I give PMP Certification preparation classes for PMIMontreal and I cover the Quality Management Knowledge Area. PMBoK says the quality of a project is the quality of its products (end deliverables - the planned destination)PLUS the quality of the management of the project (the journey through change itself. The current PMBoK says a lot about quality of the product and talks about process flow charts, pareto law, random sampling techniques, etc.. interesting stuff but stuff that concerns more the world of recurrent production. It falls short of covering the quality of the journey (let's see the coming 5th edition if it has improved); PMBoK says a lot about the planning of this journey but very little yet on its execution, including «change management» as the project AND its environment evolve, which is not the same as «managing scope or other project changes».

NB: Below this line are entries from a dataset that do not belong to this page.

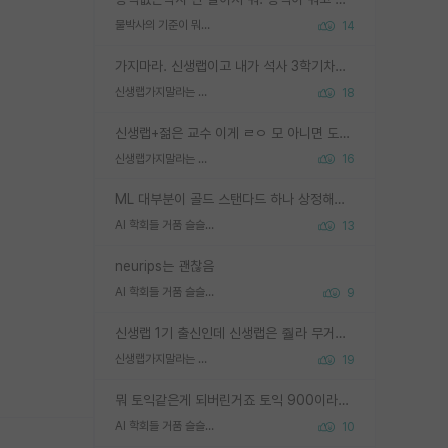
물박사의 기준이 뭐임?
14
가지마라. 신생랩이고 내가 석사 3학기차인데 최고참인데 나도 아무것도 모르는데 교수가 후배들 왜 논문 교육 안시키냐. 논문 왜 안 써오냐 닦달한다
신생랩가지말라는 이유가 있었구나
18
신생랩+젊은 교수 이게 ㄹㅇ 모 아니면 도인듯.
신생랩가지말라는 이유가 있었구나
16
ML 대부분이 골드 스탠다드 하나 상정해놓고 (벤치마크 데이터셋이 여러 개면 여러 개 상정) 그거 얼마나 잘 맞추나 싸움임 가끔 번뜩이는 설계 철학을 보여주는 논문들도 있지만 대부분 그거 성적 얼마나 더 올리느라에 혈안이 되어 있는 측면이 잇음
AI 학회들 거품 슬슬 지적이 나오네요
13
neurips는 괜찮음
AI 학회들 거품 슬슬 지적이 나오네요
9
신생랩 1기 출신인데 신생랩은 줠라 무거운 바벨 같은거임. 들면 대박인데 못들면 깔려 죽음. 아무도 알려주지 않는 환경에서 자생해야하지만, 일단 살아남았다면 그 어떤 사람보다 악착같고 생존력 높은 사람으로 거듭날 수 있음
신생랩가지말라는 이유가 있었구나
19
뭐 토익같은게 되버린거죠 토익 900이라고 영어잘하는건 아닙니다만 잘하는사람은 다 900을 넘는 그런
AI 학회들 거품 슬슬 지적이 나오네요
10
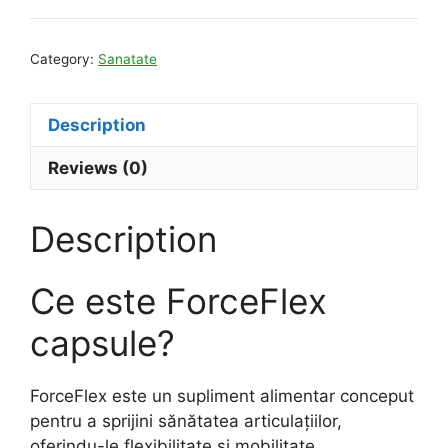
Category:
Sanatate
Description
Reviews (0)
Description
Ce este ForceFlex
capsule?
ForceFlex este un supliment alimentar conceput
pentru a sprijini sănătatea articulațiilor,
oferindu-le flexibilitate și mobilitate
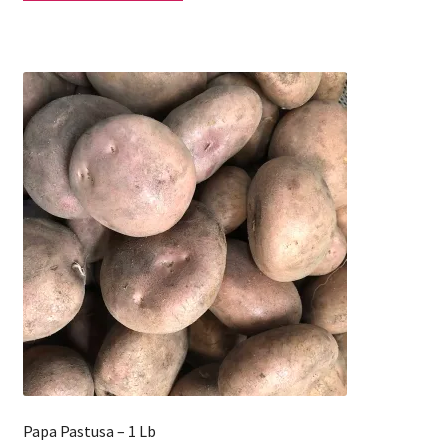
Papa Pastusa – 1 Lb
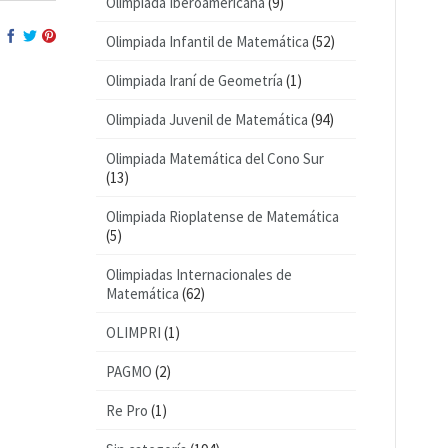
Olimpiada Iberoamericana
(9)
Olimpiada Infantil de Matemática
(52)
Olimpiada Iraní de Geometría
(1)
Olimpiada Juvenil de Matemática
(94)
Olimpiada Matemática del Cono Sur
(13)
Olimpiada Rioplatense de Matemática
(5)
Olimpiadas Internacionales de
Matemática
(62)
OLIMPRI
(1)
PAGMO
(2)
Re Pro
(1)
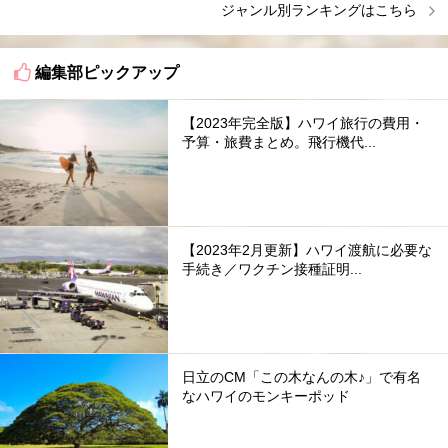
ジャンル別ランキングはこちら
編集部ピックアップ
【2023年完全版】ハワイ旅行の費用・
予算・旅費まとめ。飛行機代...
【2023年2月更新】ハワイ渡航に必要な
手続き／ワクチン接種証明...
日立のCM「この木なんの木♪」で有名
なハワイのモンキーポッド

So what I try to say here in my blog is that the usual PDCA cycle, discussed in the literature and quality circles, relates to the end deliverables of the project and that IPECC is a special-case PDCA for temporary non-recurring activities, i.e. a project and its journey from start to finish.

When Hal Macomber said we should PDCA everything, I am quite sure (we have been discussing those things for many years Hal and me)he means by this «everything», not only product oriented work (technical transaction-driven stuff) but also project management oriented work (the psychological, perceptual, relationship-driven stuff that happens during the project, the journey through change). This relationship-driven stuff is «PDCAed» using «IPECC», not normal process improvement «PDCA»..and «IPECCing» very, very often (on «everything»). Hope this clarifies the 6th rule of LPM.